Wir sind offenbar zu einseitig abhängig von bestimmten Lieferbeziehungen, zu wenig diversifiziert. Es fehlt Redundanz. Wir haben erfahren müssen, wie fragil eine komplexe und sicher geglaubte Struktur reagiert, wenn eine Überforderung des Gewohnten eintritt. Das zeigt sich bei Massenartikeln, wie Schutzmasken oder Laborpipetten. Es gibt diese Abhängigkeiten aber auch bei anderen Produktlinien, Medikamenten, Chemikalien oder auch Zulieferteilen im Maschinenbau.

Ja, Unternehmer treffen selbst die Entscheidung über ihre Geschäftsbeziehungen. Das können sie besser als die Politik. Politik muss aber die Rahmenbedingungen setzen und die Gültigkeit von rechtsstaatlichen Regeln international vereinbaren: über den Rechtsrahmen, sichere Handelswege, Handelsabkommen, Umwelt- und Arbeitnehmerstandards. Politik muss neue Wege markieren, zum Beispiel nach Afrika. Dort wird die neue Diversifizierung der Handels- und Lieferbeziehungen zum Tragen kommen müssen. Dort entsteht der größte Binnenmarkt der Zukunft. Dort nutzen die Chinesen nicht erst seit Corona ihre ungehemmte Marktmacht und wir müssen uns mit Sorge Gedanken darüber machen, wie sie nach Corona dort auftreten werden. Wir treffen auf globale Konkurrenz der Staatskonzerne, staatlichen Betriebe, staatlichen Kredite und politische Einflussnahme.
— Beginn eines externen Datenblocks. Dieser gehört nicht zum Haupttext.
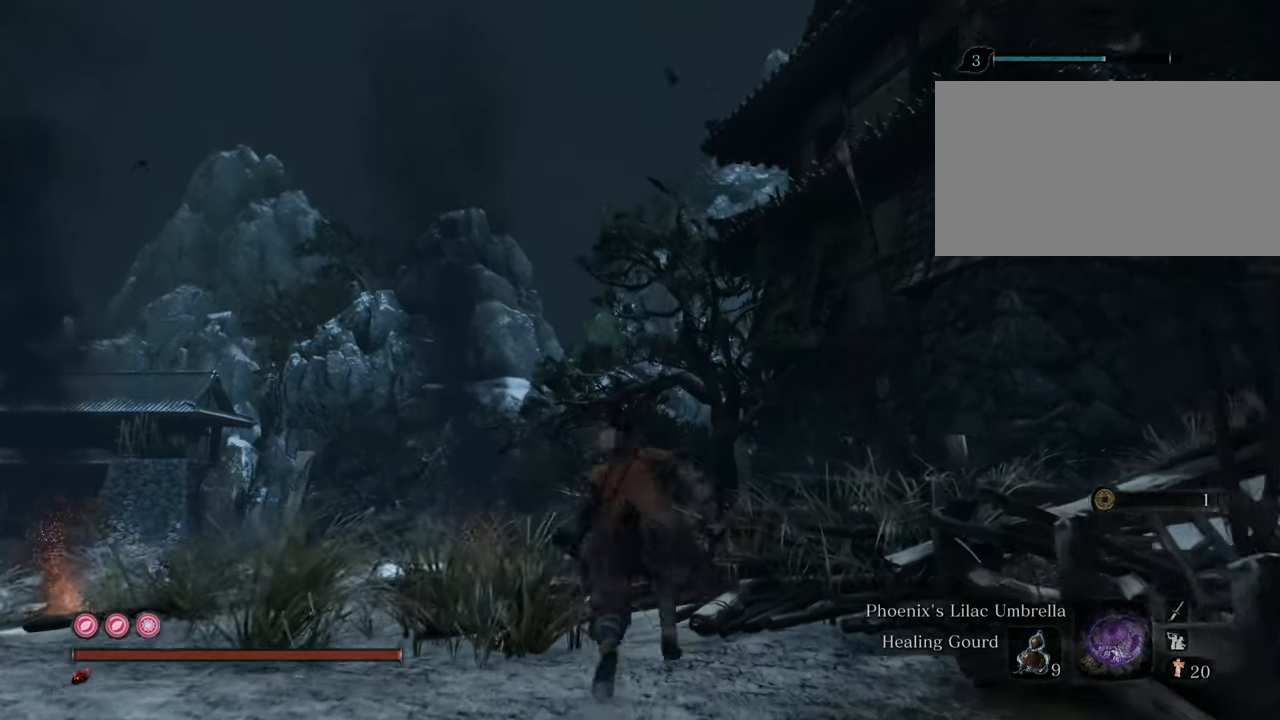
{"keys": ["a", "shift", "w"], "mouse": [], "events": [[217, "a", "down"]]}
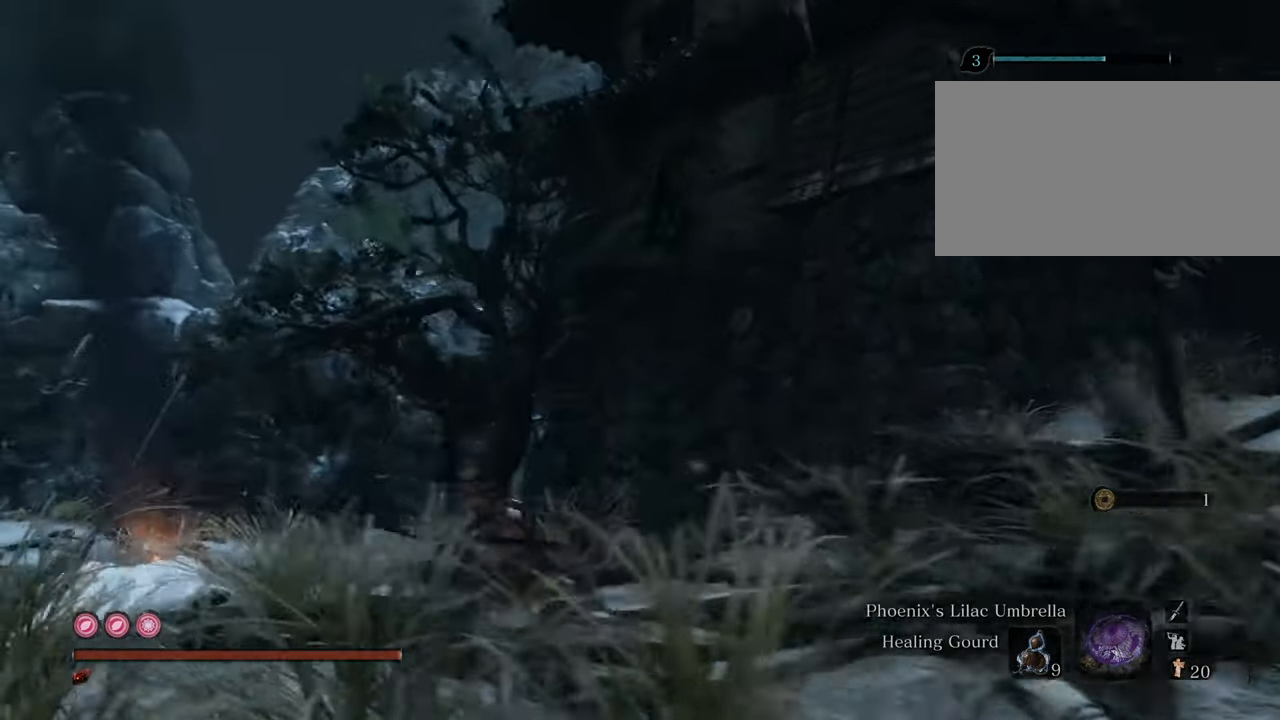
{"keys": ["a", "shift", "w"], "mouse": [], "events": []}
Die deutsche Wirtschaft muss leistungsfähig und wirtschaftlich potent gehalten werden, um sich diesen Kräften zu stellen. Wir müssen den  Rahmen immer so weit stabilisieren, dass auch zukünftig überhaupt ausreichend Spielräume für privat-marktwirtschaftliche Entscheidungen bleiben.

Das ist aktuell unser politischer Auftrag.